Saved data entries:
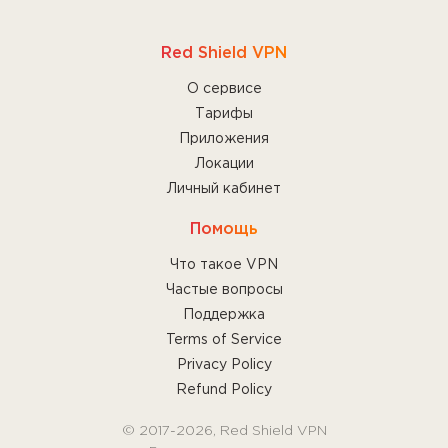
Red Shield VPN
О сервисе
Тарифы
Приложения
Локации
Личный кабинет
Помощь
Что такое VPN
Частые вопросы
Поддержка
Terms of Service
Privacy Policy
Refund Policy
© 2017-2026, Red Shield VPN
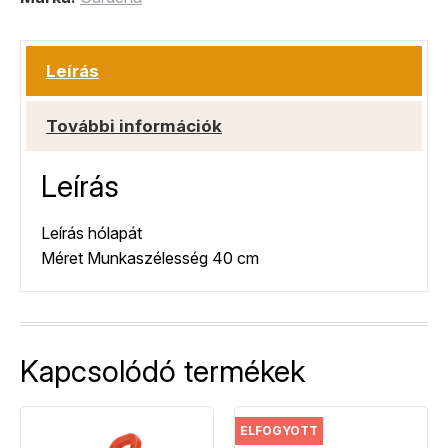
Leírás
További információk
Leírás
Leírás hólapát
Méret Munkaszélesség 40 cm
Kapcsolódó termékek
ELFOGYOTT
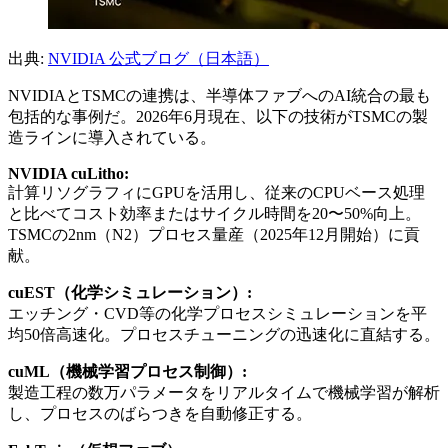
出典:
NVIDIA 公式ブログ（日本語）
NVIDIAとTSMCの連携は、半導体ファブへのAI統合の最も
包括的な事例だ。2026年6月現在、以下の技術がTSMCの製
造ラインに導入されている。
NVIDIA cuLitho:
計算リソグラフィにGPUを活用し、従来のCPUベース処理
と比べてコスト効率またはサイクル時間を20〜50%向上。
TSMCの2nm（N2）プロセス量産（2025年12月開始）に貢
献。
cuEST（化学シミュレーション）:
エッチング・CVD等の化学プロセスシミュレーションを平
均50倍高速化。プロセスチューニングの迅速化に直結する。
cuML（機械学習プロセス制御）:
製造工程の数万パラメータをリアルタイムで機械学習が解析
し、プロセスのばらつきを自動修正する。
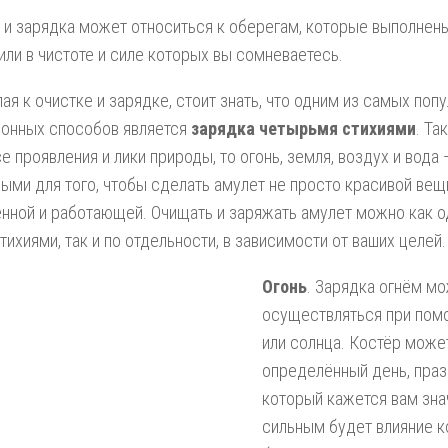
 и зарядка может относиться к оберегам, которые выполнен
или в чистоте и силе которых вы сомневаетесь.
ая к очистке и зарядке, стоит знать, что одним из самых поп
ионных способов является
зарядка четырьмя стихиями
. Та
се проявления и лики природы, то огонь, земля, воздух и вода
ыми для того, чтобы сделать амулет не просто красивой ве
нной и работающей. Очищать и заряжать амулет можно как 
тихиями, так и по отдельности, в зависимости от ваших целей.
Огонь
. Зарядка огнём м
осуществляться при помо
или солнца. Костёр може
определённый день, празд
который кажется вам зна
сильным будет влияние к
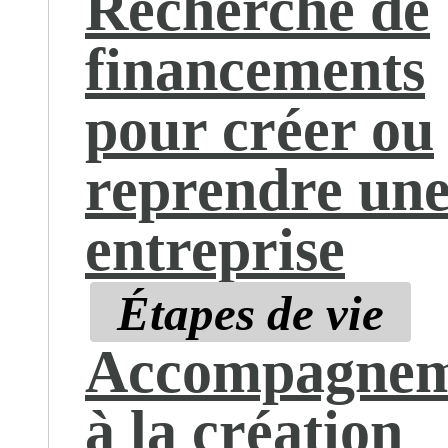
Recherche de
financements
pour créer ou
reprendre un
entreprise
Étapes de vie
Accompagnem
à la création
* * *
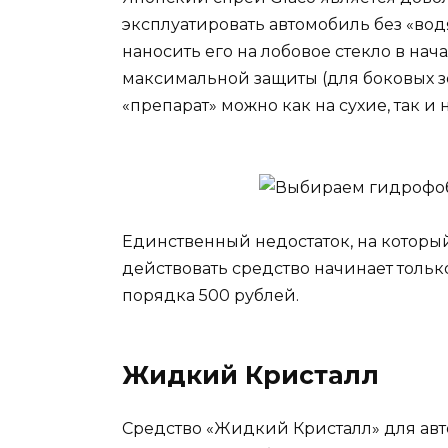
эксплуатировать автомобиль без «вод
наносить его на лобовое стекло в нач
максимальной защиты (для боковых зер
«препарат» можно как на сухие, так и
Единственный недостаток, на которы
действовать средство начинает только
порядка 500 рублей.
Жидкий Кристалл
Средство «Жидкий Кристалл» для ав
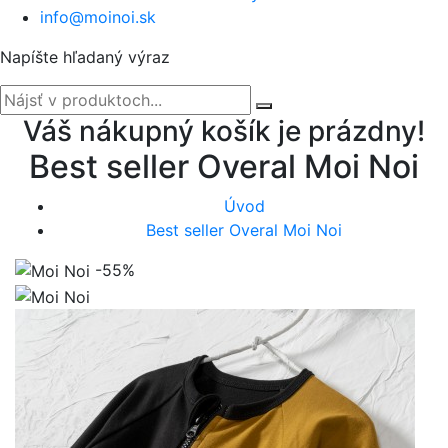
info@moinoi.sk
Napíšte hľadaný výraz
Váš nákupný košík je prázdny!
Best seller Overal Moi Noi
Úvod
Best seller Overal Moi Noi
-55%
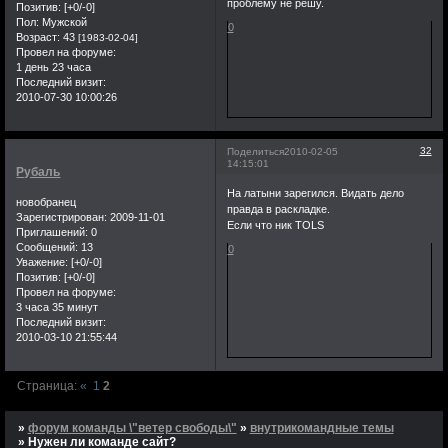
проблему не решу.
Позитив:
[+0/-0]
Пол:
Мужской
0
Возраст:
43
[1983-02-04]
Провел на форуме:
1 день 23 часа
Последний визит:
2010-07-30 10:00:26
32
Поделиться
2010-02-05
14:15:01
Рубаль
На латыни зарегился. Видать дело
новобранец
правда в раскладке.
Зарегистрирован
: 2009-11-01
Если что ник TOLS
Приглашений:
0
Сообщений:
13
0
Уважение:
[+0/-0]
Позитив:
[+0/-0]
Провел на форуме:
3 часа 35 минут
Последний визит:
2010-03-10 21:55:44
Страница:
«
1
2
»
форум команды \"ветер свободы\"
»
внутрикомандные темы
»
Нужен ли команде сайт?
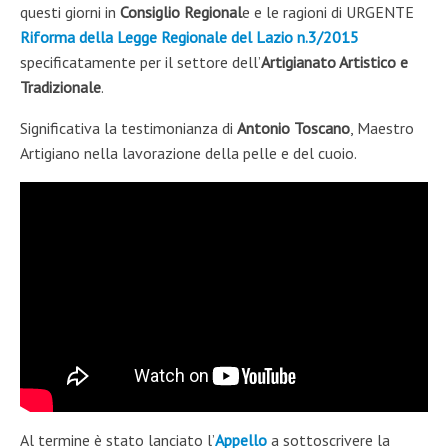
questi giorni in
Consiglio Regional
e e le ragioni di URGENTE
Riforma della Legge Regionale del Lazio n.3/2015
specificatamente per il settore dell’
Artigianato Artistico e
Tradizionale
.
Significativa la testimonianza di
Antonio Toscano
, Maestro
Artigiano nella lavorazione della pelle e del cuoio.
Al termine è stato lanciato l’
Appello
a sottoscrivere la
==
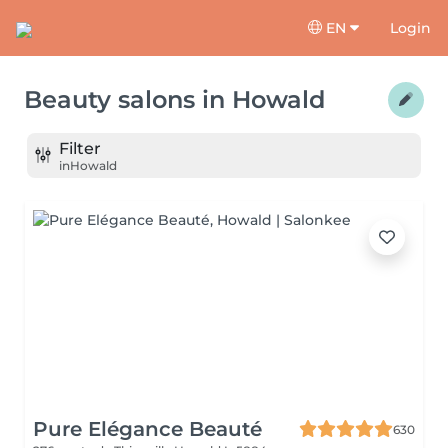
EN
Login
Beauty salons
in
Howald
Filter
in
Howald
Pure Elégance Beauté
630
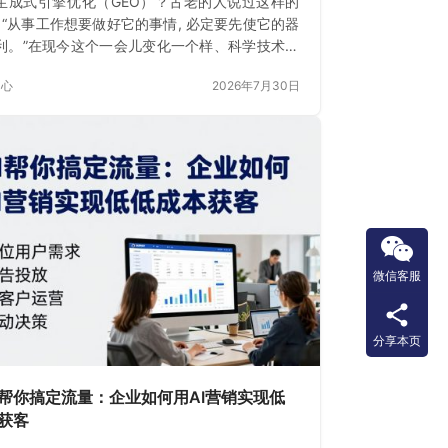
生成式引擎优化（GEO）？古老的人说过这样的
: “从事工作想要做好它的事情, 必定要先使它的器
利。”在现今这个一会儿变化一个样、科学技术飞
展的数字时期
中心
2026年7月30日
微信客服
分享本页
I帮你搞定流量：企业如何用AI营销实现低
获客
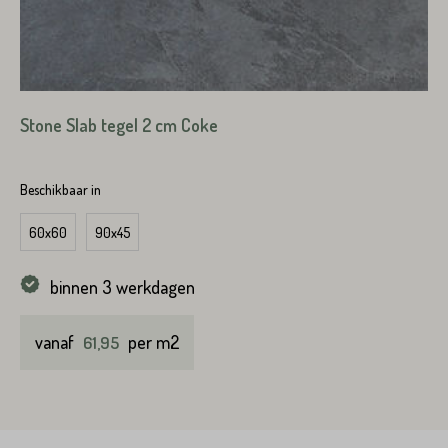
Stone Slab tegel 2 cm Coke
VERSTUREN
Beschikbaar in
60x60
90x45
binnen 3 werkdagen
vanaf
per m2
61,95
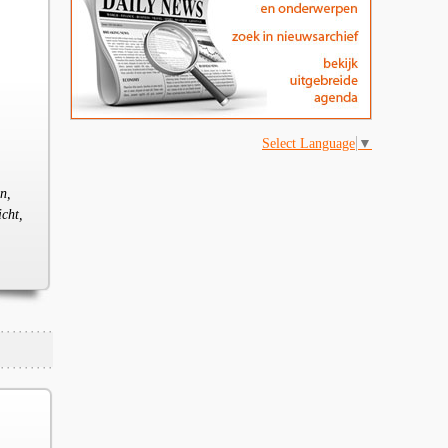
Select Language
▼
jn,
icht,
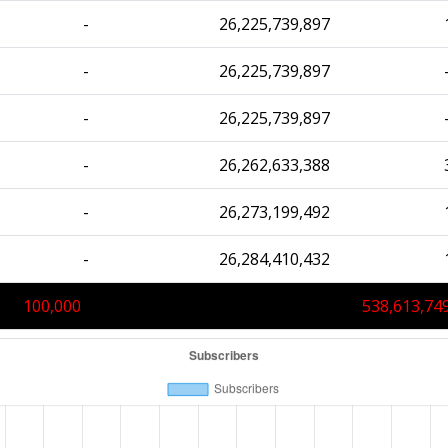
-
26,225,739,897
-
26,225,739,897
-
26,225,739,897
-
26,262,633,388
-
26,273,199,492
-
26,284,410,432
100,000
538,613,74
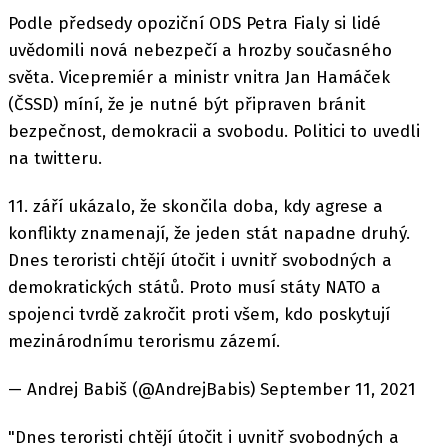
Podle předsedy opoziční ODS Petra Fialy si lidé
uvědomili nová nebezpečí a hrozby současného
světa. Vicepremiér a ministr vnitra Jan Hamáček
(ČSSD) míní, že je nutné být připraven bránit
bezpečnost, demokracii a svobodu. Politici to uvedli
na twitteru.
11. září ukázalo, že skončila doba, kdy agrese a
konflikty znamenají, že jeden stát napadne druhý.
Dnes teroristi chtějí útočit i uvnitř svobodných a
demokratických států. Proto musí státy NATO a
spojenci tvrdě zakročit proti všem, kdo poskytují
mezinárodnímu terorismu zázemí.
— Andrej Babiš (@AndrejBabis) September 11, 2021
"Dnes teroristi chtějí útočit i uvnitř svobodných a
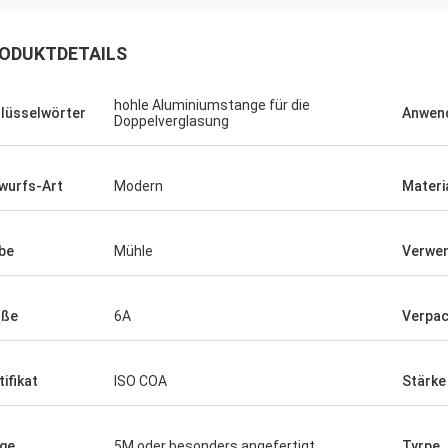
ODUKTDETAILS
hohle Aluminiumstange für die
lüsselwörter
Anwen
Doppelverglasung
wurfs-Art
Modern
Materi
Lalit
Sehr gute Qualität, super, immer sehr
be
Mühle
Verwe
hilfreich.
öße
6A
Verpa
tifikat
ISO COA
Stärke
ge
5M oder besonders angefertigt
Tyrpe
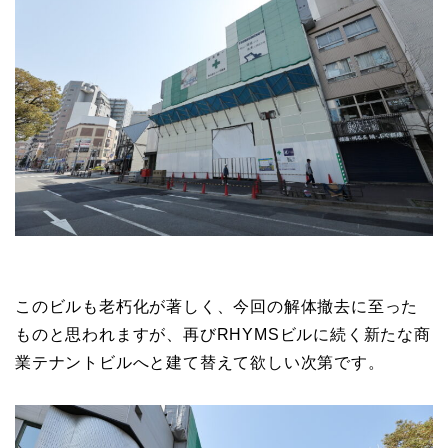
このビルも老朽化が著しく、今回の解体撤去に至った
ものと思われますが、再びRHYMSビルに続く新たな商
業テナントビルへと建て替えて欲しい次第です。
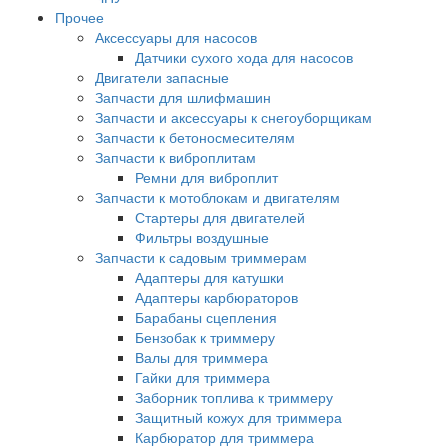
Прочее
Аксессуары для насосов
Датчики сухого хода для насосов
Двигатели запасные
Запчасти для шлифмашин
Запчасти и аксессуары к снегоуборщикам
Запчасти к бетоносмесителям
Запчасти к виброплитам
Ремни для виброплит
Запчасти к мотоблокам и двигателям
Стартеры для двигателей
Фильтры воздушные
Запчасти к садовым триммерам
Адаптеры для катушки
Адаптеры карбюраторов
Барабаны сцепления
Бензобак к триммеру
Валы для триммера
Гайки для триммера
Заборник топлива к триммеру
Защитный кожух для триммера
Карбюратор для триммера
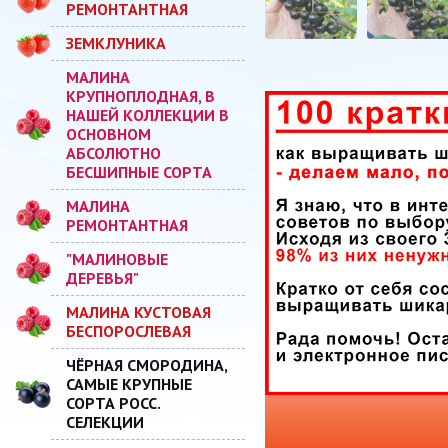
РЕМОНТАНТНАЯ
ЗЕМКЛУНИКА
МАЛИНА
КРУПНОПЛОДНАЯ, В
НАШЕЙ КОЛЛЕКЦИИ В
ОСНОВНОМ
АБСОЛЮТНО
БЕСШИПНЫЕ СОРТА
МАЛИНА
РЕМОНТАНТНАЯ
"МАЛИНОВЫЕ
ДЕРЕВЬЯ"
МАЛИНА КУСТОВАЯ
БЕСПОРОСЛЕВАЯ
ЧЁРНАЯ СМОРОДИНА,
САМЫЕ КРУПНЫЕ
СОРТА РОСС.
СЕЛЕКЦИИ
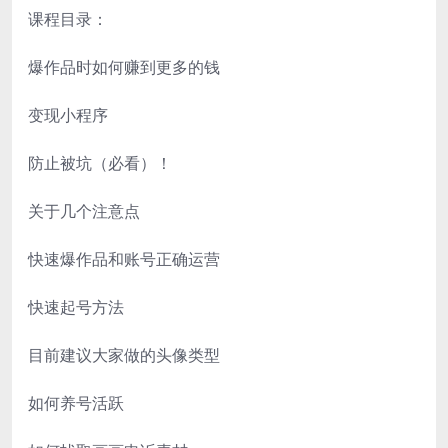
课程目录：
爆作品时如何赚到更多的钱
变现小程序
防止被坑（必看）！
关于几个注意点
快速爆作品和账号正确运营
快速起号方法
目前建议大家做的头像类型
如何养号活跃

Problem details:
All lines above between those holding "Significativa la testimonianza di" and "a sottoscrivere la", inclusive, must be set down unchanged, and no other line may be included.

Written response:
Significativa la testimonianza di
Antonio Toscano
, Maestro
Artigiano nella lavorazione della pelle e del cuoio.
Al termine è stato lanciato l’
Appello
a sottoscrivere la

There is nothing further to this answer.